On Sun, 2 May 2004, David Brownell wrote:
Physical. This would be only for struct usb_device, not for struct usb_interface, because only usb_device has a children[] array.
But for hub nodes, the two are equivalent. Changing to config 0 will remove child nodes ... I'm afraid that distinction only makes sense for non-hub nodes, where configs 0, 1, 5, and 42 will all have different "logical" children.
Clearly it will have to be up to the hub driver to disconnect all the children when it is unbound from a hub. It should be doing that now, but it doesn't.
It's not been a big issue, and might not become one, but it's an issue worth noting while updating the hub driver.
Apart from that, I don't see what you're getting at. The point seems
You just said you wanted a "topology lock", but there are multiple topologies. A lock that protects the logical topology of a given non-hub device (SET_CONFIGURATION) doesn't need to protect any other device. And a lock that protects the physical topology of a given sub tree (including logical topology of the hub rooting it, both by SET_CONFIGURATION and hub interface bind/unbind) doesn't need to relate to physical topology of any other tree.
simple enough to me: usbdev->children[] is data that will change occasionally but will more often be read. Since usbdev->serialize shouldn't be used to prevent changes during reading, some other lock is needed to protect it.
That "since" is an assumption I still haven't been persuaded of ... what would that lock be used for, then?

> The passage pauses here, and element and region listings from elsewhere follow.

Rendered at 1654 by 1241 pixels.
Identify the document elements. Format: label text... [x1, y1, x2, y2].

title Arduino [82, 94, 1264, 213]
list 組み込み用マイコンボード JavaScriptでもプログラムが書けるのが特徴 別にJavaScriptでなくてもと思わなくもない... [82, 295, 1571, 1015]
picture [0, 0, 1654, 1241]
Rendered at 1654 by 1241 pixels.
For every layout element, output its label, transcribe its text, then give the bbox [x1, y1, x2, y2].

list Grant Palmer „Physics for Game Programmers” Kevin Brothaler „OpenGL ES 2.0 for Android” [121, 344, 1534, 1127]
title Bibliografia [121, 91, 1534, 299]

Are you suggesting an rwsem or rwlock?
It might not be necessary to do this if we used the driver model links exclusively and did away with ->children[], but since it's there it needs to be protected. And it's becoming clear that ->serialize is the wrong way to do so.
I'm still not persuaded of that.
You have to admit at least that locking hub->serialize is a very strong
action. For example, when populating /proc/bus/usb/devices we don't want to stop hubs from carrying out _all_ of their normal activities; we just want to stop the topology changes. (I suppose you'll say that topology changes constitute the lion's share of what a hub does.)
One of many reasons why having hub->serialize have exclusive/shared modes would likely be a godo thing.
Keep in mind that without correct locking, printing /proc/bus/usb/devices will be a bit error prone ... :)
My main difficulty is with port resets. I just can't see any way to make them work in an environment with top-down locking. If you can come up with a way to do that, I'll reconsider my position.
I really don't see the problem. It's like resume: both involve special signaling sent from one port down the entire tree, so they are both top-down problems from the host software perspective. (Even remote wakeup, where a device signals resume and pushes it up to some hub, which then resumes an entire subtree top-down.)
Thing is, if there's code that locks top-down, and code that locks bottom up, they WILL almost certainly end up deadlocking each other.
Definitely; no "almost" about it.
Which is why anything other than top-down locking bothers me, since we know that we've got a lot of top-down scenarios like disconnect and resume to handle.
Disconnect isn't so bad. We know that we can prevent a hub from adding new children, and then we can disconnect all of its existing children without locking the hub. When it comes time to disconnect the hub itself and it _has_ to be locked, there are no children left to generate a bottom-up locking conflict.
We could also lock it safely, and save everyone the process of arguing about how unlocked tree manipulations could ever really be correct ... :)
Resume also doesn't seem like a problem. We lock a hub to resume it. Then we unlock the hub and resume its children. Top-down locking isn't needed.
It's needed, else khubd and whoever resumes through sysfs will be fighting with each other over who manages the resume.
In fact, the only problem I _have_ been able to identify is: "What happens when khubd is multi-threaded and different threads try to disconnect overlapping subtrees simultaneously?" (Obviously it's not an issue at the
Erm, if subtrees are overlapping, then one of them is a strict superset of the other and you really only have one subtree being disconnected.
moment.) In a bottom-up locking environment your subtree-locking algorithm couldn't be used to resolve this.
Just stick to a straight top-down approach, and the resolution of such problems will dovetail neatly.